Sono queste le dure parole del comandante della Sea Watch, Carola Rackete pronunciate nella sua audizione all’Eurocamera e ribattute su Twitter.
Quando è entrata in aula l’Assemblea, proprio nel giorno in cui a Lampedusa si ricorda la strage del 2013, l’ha accolta con una standing ovation. Questa manifestazione di stima non ha intenerito Carola che nel suo discorso non ha fatto sconti all’Ue, ripercorrendo le vicende del caso Sea Watch.

Non ho salvato la vita di migranti o rifugiati, ho salvato vite umane: questo è ciò che la legge del mare mi dice di fare come capitana, portare le persone in pericolo in mare in un porto sicuro, indipendentemente da razza, classe o sesso. Il Mediterraneo centrale si sta trasformando in un cimitero, mentre l’omissione di soccorso e i respingimenti per procura sono diventati una pratica istituzionalizzata, il dovere di salvare è stato criminalizzato.

E aggiunge:

La mia decisione di entrare in porto con la SeaWatch3 dopo 17 giorni in mare senza ricevere risposta non fu una provocazione come molti hanno detto. Ma un’esigenza. Ritenevo che non fosse più sicuro restare in mare e temevo per quanto poteva accadere.

▶ Usa le informazioni
a – Ricopia dal brano su Carola Rackete il passo compreso tra "La mia decisione" e "quanto poteva accadere.", estremi inclusi.
b – Rispondi a queste domande sul brano su Carola Rackete:
(i) In quale sede si è svolta l'audizione di Carola Rackete?
(ii) Di quale anno è la strage che si ricorda a Lampedusa nel giorno dell'audizione?
(iii) Dopo quanti giorni in mare è entrata in porto con la SeaWatch3?
Per rispondere non c'è bisogno dei dati.

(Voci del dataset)
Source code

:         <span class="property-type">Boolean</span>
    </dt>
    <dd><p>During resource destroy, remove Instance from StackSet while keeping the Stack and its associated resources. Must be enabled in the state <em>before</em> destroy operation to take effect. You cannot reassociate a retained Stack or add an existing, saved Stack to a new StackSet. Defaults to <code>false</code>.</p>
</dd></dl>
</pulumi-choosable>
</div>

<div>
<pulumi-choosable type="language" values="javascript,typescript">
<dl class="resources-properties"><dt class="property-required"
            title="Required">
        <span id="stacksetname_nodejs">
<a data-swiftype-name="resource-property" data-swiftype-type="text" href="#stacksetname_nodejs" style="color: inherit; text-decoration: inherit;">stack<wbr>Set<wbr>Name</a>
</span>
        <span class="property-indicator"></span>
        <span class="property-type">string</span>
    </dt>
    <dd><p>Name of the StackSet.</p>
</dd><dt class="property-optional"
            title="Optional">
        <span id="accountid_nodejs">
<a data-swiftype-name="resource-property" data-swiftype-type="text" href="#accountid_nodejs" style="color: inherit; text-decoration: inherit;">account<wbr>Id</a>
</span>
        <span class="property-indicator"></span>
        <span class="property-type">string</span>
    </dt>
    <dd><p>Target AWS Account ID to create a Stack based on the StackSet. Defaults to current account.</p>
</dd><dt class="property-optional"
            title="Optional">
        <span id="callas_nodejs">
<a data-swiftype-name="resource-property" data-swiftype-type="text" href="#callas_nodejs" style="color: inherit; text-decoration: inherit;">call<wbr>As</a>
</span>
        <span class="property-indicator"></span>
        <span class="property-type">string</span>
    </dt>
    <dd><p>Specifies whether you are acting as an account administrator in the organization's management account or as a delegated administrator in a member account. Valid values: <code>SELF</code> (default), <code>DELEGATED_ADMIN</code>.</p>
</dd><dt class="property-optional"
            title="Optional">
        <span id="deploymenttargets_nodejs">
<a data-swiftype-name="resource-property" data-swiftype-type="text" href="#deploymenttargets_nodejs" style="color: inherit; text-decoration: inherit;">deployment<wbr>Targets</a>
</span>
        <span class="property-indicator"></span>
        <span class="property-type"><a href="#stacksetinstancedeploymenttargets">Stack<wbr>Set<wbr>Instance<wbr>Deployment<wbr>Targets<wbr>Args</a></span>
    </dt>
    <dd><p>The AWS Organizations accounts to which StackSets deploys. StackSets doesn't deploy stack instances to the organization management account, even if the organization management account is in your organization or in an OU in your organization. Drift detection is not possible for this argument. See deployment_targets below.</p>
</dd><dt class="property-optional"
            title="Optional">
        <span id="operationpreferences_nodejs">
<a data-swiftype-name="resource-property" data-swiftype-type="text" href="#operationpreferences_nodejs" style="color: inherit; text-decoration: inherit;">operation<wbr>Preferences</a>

▶ Risposte per numero
a –
La mia decisione di entrare in porto con la SeaWatch3 dopo 17 giorni in mare senza ricevere risposta non fu una provocazione come molti hanno detto. Ma un’esigenza. Ritenevo che non fosse più sicuro restare in mare e temevo per quanto poteva accadere.

b –
(i) All'Eurocamera.
(ii) Del 2013.
(iii) Dopo 17 giorni.